**WORKING DATA**

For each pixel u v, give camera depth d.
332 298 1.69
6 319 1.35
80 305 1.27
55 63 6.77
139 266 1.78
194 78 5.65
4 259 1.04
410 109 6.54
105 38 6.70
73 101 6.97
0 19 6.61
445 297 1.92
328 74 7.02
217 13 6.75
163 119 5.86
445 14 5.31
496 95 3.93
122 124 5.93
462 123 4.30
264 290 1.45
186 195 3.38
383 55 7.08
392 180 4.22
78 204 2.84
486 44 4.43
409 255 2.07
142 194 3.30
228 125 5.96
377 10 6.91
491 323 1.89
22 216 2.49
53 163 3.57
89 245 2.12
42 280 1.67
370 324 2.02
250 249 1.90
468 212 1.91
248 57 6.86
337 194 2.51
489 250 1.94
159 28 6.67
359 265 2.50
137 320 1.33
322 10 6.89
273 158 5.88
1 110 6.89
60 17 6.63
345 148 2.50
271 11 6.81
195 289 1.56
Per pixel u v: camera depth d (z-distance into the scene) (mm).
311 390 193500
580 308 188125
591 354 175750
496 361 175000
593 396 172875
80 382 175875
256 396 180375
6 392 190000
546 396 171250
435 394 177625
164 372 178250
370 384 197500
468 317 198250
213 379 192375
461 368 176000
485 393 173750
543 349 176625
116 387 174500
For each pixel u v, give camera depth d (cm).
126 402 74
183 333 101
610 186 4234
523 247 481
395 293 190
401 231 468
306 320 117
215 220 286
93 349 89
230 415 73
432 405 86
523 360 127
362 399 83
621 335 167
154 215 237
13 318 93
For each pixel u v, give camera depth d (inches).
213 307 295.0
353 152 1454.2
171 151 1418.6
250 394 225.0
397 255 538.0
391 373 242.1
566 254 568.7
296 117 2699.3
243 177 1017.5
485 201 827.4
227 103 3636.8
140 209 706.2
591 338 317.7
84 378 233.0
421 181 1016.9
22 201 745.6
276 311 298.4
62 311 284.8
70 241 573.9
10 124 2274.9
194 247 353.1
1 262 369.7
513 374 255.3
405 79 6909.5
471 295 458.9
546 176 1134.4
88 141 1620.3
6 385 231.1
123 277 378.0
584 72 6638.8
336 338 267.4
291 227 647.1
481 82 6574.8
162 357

**ACTIVITY**
Every single record is to be set down again, unaltered.

**REPLY**
For each pixel u v, give camera depth d.
332 298 1.69
6 319 1.35
80 305 1.27
55 63 6.77
139 266 1.78
194 78 5.65
4 259 1.04
410 109 6.54
105 38 6.70
73 101 6.97
0 19 6.61
445 297 1.92
328 74 7.02
217 13 6.75
163 119 5.86
445 14 5.31
496 95 3.93
122 124 5.93
462 123 4.30
264 290 1.45
186 195 3.38
383 55 7.08
392 180 4.22
78 204 2.84
486 44 4.43
409 255 2.07
142 194 3.30
228 125 5.96
377 10 6.91
491 323 1.89
22 216 2.49
53 163 3.57
89 245 2.12
42 280 1.67
370 324 2.02
250 249 1.90
468 212 1.91
248 57 6.86
337 194 2.51
489 250 1.94
159 28 6.67
359 265 2.50
137 320 1.33
322 10 6.89
273 158 5.88
1 110 6.89
60 17 6.63
345 148 2.50
271 11 6.81
195 289 1.56
Per pixel u v: camera depth d (z-distance into the scene) (mm).
311 390 193500
580 308 188125
591 354 175750
496 361 175000
593 396 172875
80 382 175875
256 396 180375
6 392 190000
546 396 171250
435 394 177625
164 372 178250
370 384 197500
468 317 198250
213 379 192375
461 368 176000
485 393 173750
543 349 176625
116 387 174500
For each pixel u v, give camera depth d (cm).
126 402 74
183 333 101
610 186 4234
523 247 481
395 293 190
401 231 468
306 320 117
215 220 286
93 349 89
230 415 73
432 405 86
523 360 127
362 399 83
621 335 167
154 215 237
13 318 93
For each pixel u v, give camera depth d (inches).
213 307 295.0
353 152 1454.2
171 151 1418.6
250 394 225.0
397 255 538.0
391 373 242.1
566 254 568.7
296 117 2699.3
243 177 1017.5
485 201 827.4
227 103 3636.8
140 209 706.2
591 338 317.7
84 378 233.0
421 181 1016.9
22 201 745.6
276 311 298.4
62 311 284.8
70 241 573.9
10 124 2274.9
194 247 353.1
1 262 369.7
513 374 255.3
405 79 6909.5
471 295 458.9
546 176 1134.4
88 141 1620.3
6 385 231.1
123 277 378.0
584 72 6638.8
336 338 267.4
291 227 647.1
481 82 6574.8
162 357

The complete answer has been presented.